Entre les mains du top management des grandes organisations, ces projets de GRC doivent être vus comme une fantastique opportunité de réappropriation des processus, et plus généralement de l’entreprise par les opérationnels. Donner les moyens aux collaborateurs d’être réellement partie prenante de leur organisation, n’est-ce pas l’un des enjeux sociaux-économique majeur du capitalisme moderne ? C’est encore une question qui dépasse le cadre de cet Aparté

Bonnes résolutions

11/09/09

Fin des vacances, retour au bureau. Avant de replonger dans les bonnes résolutions pour le dernier tiers de l’année, je fais rapidement le bilan de mes objectifs d’été. J’avais quelques projets d’écriture et d’autres de lecture, objectifs tenus.

Je rentre avec la confirmation que la préoccupation dominante des pratiques de gestion des risques, telles qu’elles sont publiées dans les ouvrages de référence, ou débattues au sein des organisations professionnelles, est incontestablement, la garantie de solvabilité de l’entreprise face à son exposition aux risques (en particulier pour les entreprises financières). Toujours pas le moindre chapitre dédié à la gouvernance de l’excellence opérationnelle !

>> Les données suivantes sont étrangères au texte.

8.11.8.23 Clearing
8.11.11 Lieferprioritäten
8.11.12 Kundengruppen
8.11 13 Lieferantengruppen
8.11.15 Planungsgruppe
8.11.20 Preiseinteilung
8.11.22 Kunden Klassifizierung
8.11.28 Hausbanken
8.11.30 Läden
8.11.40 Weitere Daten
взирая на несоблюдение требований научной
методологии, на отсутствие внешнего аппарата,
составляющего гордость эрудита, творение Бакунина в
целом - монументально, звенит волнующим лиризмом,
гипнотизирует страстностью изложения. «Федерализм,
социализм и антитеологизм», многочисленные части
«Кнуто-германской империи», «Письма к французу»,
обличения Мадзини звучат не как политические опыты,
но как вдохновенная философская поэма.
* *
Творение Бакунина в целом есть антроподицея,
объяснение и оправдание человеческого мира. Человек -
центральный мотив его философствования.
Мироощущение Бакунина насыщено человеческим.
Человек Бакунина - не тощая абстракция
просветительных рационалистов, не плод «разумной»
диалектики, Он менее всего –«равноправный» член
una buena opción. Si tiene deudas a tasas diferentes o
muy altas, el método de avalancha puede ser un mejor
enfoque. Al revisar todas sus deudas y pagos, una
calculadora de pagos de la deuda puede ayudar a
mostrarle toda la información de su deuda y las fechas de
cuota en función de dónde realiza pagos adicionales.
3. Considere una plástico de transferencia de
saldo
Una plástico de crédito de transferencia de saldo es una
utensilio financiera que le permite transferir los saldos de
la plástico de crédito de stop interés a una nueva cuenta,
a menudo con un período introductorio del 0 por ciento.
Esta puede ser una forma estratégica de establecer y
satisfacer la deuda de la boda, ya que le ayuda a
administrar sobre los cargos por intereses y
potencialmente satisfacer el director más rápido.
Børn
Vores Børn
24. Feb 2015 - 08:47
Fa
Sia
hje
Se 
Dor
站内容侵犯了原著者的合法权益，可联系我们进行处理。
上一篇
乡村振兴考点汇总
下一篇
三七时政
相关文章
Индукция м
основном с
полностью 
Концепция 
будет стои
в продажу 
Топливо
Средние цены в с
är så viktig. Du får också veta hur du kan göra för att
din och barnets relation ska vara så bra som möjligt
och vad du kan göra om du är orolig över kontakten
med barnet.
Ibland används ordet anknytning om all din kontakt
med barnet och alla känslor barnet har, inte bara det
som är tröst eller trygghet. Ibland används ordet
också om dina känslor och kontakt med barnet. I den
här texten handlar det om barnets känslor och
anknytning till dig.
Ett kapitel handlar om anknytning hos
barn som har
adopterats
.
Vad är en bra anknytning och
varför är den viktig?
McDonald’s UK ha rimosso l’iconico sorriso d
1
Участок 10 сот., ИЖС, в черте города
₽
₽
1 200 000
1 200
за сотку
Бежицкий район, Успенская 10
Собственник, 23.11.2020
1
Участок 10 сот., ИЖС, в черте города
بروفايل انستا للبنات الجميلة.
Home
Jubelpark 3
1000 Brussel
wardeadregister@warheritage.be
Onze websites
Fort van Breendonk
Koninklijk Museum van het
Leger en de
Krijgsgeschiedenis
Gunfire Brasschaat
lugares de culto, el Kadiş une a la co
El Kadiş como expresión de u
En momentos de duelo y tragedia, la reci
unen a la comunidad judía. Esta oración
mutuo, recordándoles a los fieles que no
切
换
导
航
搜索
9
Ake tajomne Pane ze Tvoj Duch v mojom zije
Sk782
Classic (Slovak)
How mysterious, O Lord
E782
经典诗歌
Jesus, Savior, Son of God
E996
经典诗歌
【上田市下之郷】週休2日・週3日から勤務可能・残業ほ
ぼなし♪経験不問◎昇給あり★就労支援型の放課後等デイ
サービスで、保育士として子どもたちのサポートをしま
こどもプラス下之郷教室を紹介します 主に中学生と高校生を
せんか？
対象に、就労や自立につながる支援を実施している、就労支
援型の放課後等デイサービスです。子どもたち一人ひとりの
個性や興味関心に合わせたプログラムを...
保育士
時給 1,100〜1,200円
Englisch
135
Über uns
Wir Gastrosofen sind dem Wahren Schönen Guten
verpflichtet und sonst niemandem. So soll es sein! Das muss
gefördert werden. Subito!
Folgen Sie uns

La méthode d’évaluation du risque et surtout de comptabilisation dans un contexte règlementaire, reste un exercice de spécialiste de la statistique, de la comptabilité et de la règlementation. A ce sujet et si vos congés vous ont été suffisamment profitables pour le moral, vous pouvez lire « la crise et après » de Jacques Attali qui explique simplement certains de ces mécanismes pourtant complexes. Dans cette vision, si les risques résultent de l’exécution des opérations, ils n’ont d’intérêt que pour l’évaluation de leur contrepartie en ‘capital at risk’ issue de leur modélisation mathématique. ‘Cartographie’ et ‘modélisation’ ne sont ici que des faux amis sémantiques qui ne font pas référence à des compétences d’organisateurs. En revanche, ce qu’il convient d’organiser et de doter d’un système d’information dédié, c’est si nécessaire, la collecte des incidents utiles à l’élaboration du modèle, et certainement le dispositif de contrôle qui garantit sa bonne mise en œuvre. Ce sont donc des problèmes bien différents en compétence comme en outillage et certains débats ‘GRC’ gagneraient en clarté en ne faisant pas l’économie de préciser les objectifs entre modélisation mathématique des risques et organisation du contrôle interne.

Cette écrasante vision courante qui ne justifie les pratiques de gestion de risques qu’au titre de la préservation du modèle économique mondial, ne laisse rien à ceux qui dans les opérations, chaque jour travaillent à l’excellence opérationnelle de l’entreprise. Si la domination de la culture du financier continue d’occuper tout l’espace y compris jusqu’au concept de gouvernance, qui réinventera le Taylorisme, le juste à temps, les flux tendus, la mise en ilots, l’agilité des processus…, pour faire que l’entreprise de demain réponde à sa nécessaire mission socio-économique ?

C’est un sujet qui doit sortir de cet Aparté, et je prends la nouvelle bonne résolution de tout faire pour y contribuer.